J’ai des difficultés dans mon couple

Contrairement à l’idée reçue, le couple n’est pas l’addition de deux personnes. Il est un autre lieu, celui des fantasmes et de l’idéal, celui des illusions et des émancipations, enfin, celui du mouvement. Tous ces éléments forment un objet indépendant dont l’équilibre dépend souvent des capacités d’adaptation et du désir qui persiste au fil du temps. Je parle donc ici du désir, et non de la sexualité. Mais alors qu’est-ce que le désir ?

La plupart des personnes qui viennent me consulter attendent de mon intervention une issue à leurs difficultés au sein du couple. En réalité, ce qui se joue là n’est pas la factualité, la réalité, le quotidien de ce qui est vécu, mais bien au contraire, ce qui échappe totalement à la connaissance de ce qui forme ce couple. C’est pour cette raison qu’ils ont besoin d’un tiers et d’une compétence spécifique très différente de celle que peut prodiguer un médecin ou un coach.

Les difficultés au sein du couple ne peuvent se résumer à une somme de plaintes ou de récriminations pointant les convergences ou les divergences de points de vue ou de comportement. Les turbulences  qui bousculent le couple qui semblait jusqu’alors fonctionner, ou parfaitement dysfonctionner, proviennent souvent d’une prise de conscience progressive, souvent d’une émancipation d’un membre ou des deux, d’un événement qui fera évoluer la situation, parfois suite  à un travail personnel chez un psychologue ou un psychanalyste.

En dépit de ce qu’on affirme être les raisons de ce choix, ce qui fait que nous choisissons un partenaire nous échappe et reste inconscient, toujours et heureusement, car elles révèlent un manque, un conflit, un besoin, qui justement, pourraient se rejouer, se retrouver ou se réparer dans le couple à travers ce puissant désir de modifier son propre destin dans la rencontre.

Pour les psychanalystes, le Désir n’est donc pas une manifestation (comme dans la sexualité), mais bien ce qui la motive, qui nous échappe, qui peut donc prendre de nombreuses formes.
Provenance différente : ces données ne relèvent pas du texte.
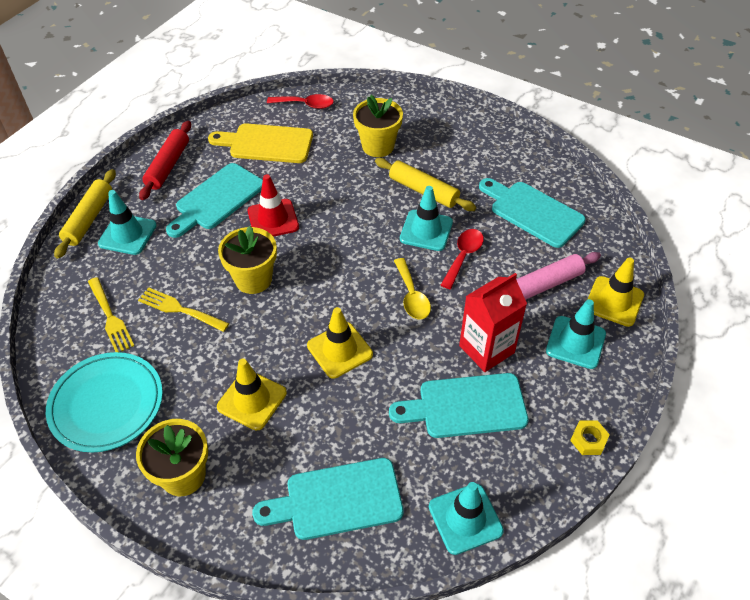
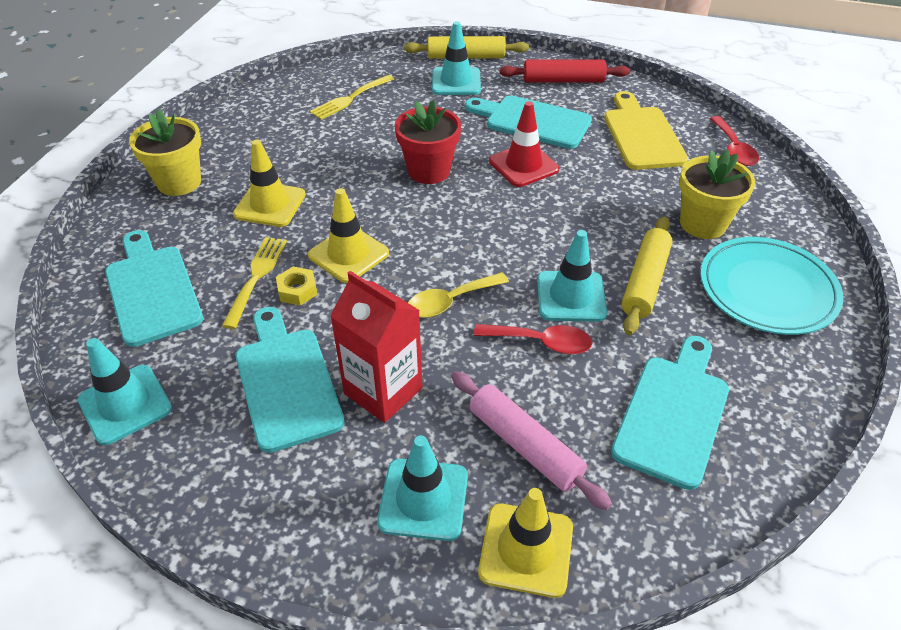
camera: 75 degrees right, 5 degrees down
(107, 404) = (252, 121): turquoise plate -> turquoise plate (767, 290)
(180, 309) = (372, 134): yellow fork -> yellow fork (256, 277)
(253, 279) = (429, 171): yellow flower pot -> red flower pot
(588, 440) = (247, 532): yellow nut -> yellow nut (297, 290)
Se formuler ces raisons est impossible car c’est justement ce mystère qui fonde la solidité du couple en dehors de toute dimension morale. S’il était possible de formuler ces raisons, il suffirait de remplir des fiches et de rechercher une correspondance avec une personne, or c’est ce que tentent de nous vendre les sites de rencontre, qui en tout état de cause, confondent les êtres humains que nous sommes, avec des machines mathématiques et rationnelles. Dans le cas des rencontres internet, c’est toujours la dimension qui échappe qui fonde la véritable rencontre, même lorsque deux partenaires se ressemblent à l’évidence.
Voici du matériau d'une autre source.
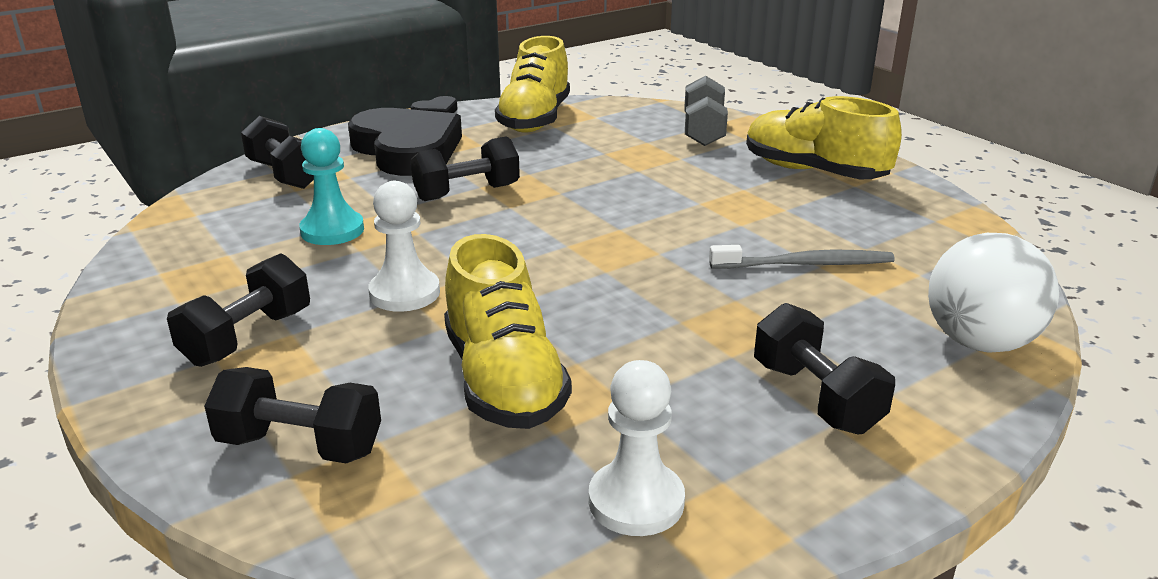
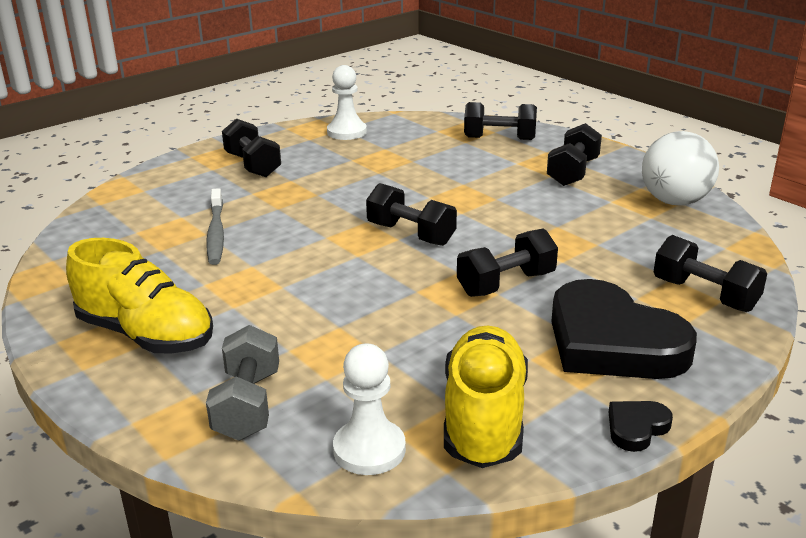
camera: 175 degrees right, 0 degrees up
(332, 230) = (593, 239): turquoise pawn -> none
(404, 293) = (499, 199): white pawn -> white pawn (369, 449)
(503, 380) = (416, 163): yellow shoe -> none
(550, 249) = (411, 234): none -> black dumbbell
(806, 264) = (216, 233): grey toothbrush -> grey toothbrush turned 90 degrees counterclockwise
(979, 342) = (139, 193): white ball -> white ball (674, 201)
C’est pour cette raison que le fonctionnement du couple relève de l’intimité des conflits intérieurs et nécessite une compétence très éloignée du jugement social, culturel ou moral de l’époque. C’est à travers ce travail avec le psychologue clinicien que la thérapie de couple permet de dénouer les impasses, et les dépasser. C’est aussi pour cette raison que ces conflits qui font souffrir le couple ne sont pas souvent accessibles aux sujets qui viennent me consulter. “Je suis avec cette femme car elle ressemble à ma mère, elle est de ma culture et de mon rang, mais en conséquence je n’éprouve pas de désir sexuel pour elle...”, “je suis avec cet homme pour lequel j’éprouve une grande attirance car il me maltraite et me dénigre comme dans un modèle que je connais déjà…“, “ce compagnon me permet enfin de m’extraire de mon héritage familial…“, “…je reste avec ce partenaire car je ne peux m’avouer qu’il ne sera jamais disponible (car il est déjà marié, par exemple…), et de fait, je préfère m’en plaindre plutôt que de m’avouer que  je suis incapable de m’engager avec un homme qui serait libre…“.
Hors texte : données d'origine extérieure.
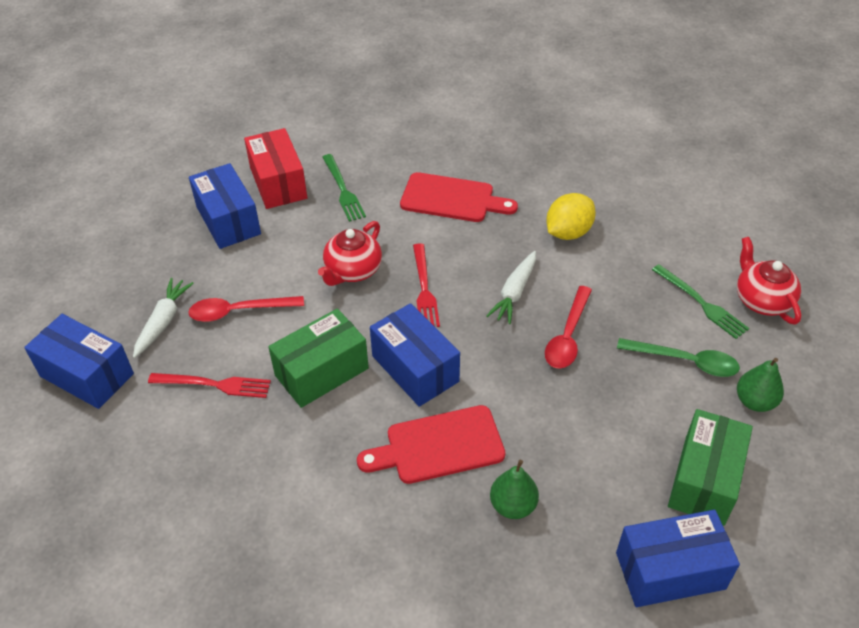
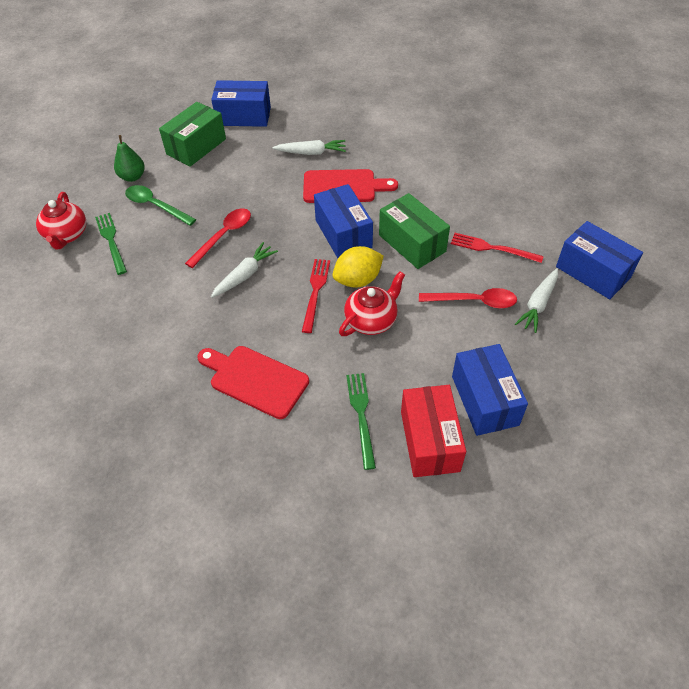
camera: 165 degrees left, 5 degrees up
(321, 372) = (412, 243): green box -> green box turned 75 degrees clockwise
(513, 505) = (311, 152): green pear -> white carrot
(568, 232) = (169, 320): yellow lemon -> yellow lemon (358, 280)

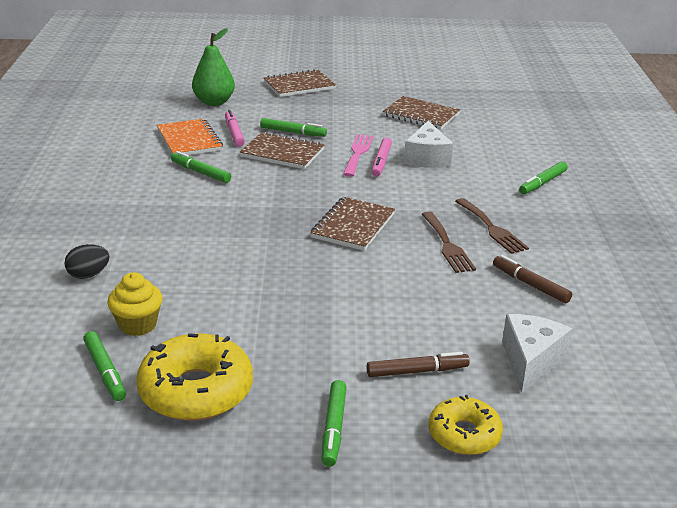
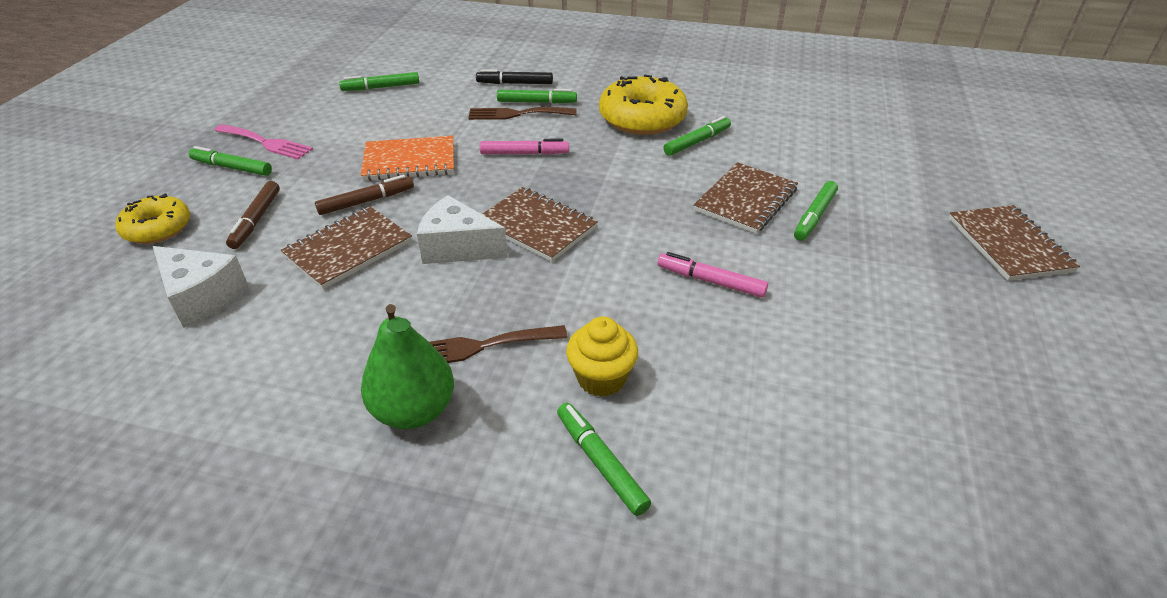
camera: 105 degrees right, 10 degrees up
(88, 275) = (515, 83): black egg -> black marker
(135, 255) = (537, 102): none -> green marker
(137, 325) = (429, 100): yellow cupcake -> yellow cupcake (601, 378)
(189, 140) = (785, 140): orange notebook -> orange notebook (409, 161)
(196, 391) = (329, 118): yellow donut -> yellow donut (642, 118)
(214, 102) = (913, 164): green pear -> green pear (414, 410)
(234, 133) = (809, 171): pink marker -> pink marker (524, 153)
(358, 153) = (742, 264): pink fork -> pink fork (266, 143)
(421, 115) = (906, 367): brown notebook -> brown notebook (348, 249)
(427, 158) = (719, 333): white cheese -> white cheese (458, 247)
(447, 245) = (457, 292): brown fork -> brown fork (517, 114)
(530, 285) = (327, 342): brown marker -> brown marker (366, 201)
Car former un couple c’est aussi pouvoir renoncer à une position pour en choisir une autre, passer de celle de “fille de sa mère”, à celle de “mère de sa fille”, et pour le garçon, de la position de fils, à celui de père (et prendre donc sa place)…

Le couple est donc l’apprentissage de la perte, du changement, de l’autonomie puis de la re-construction possible à travers un lien qui n’est plus filial mais choisi et donc, responsable.

Le parcours familial, personnel,  la transmission et plus encore, la dimension transgénérationnelle sont  donc au cœur de ce travail chez le psychologue, qui permet de modifier le cours de l’histoire individuelle comme celle de cette entité que l’on nomme “le couple”.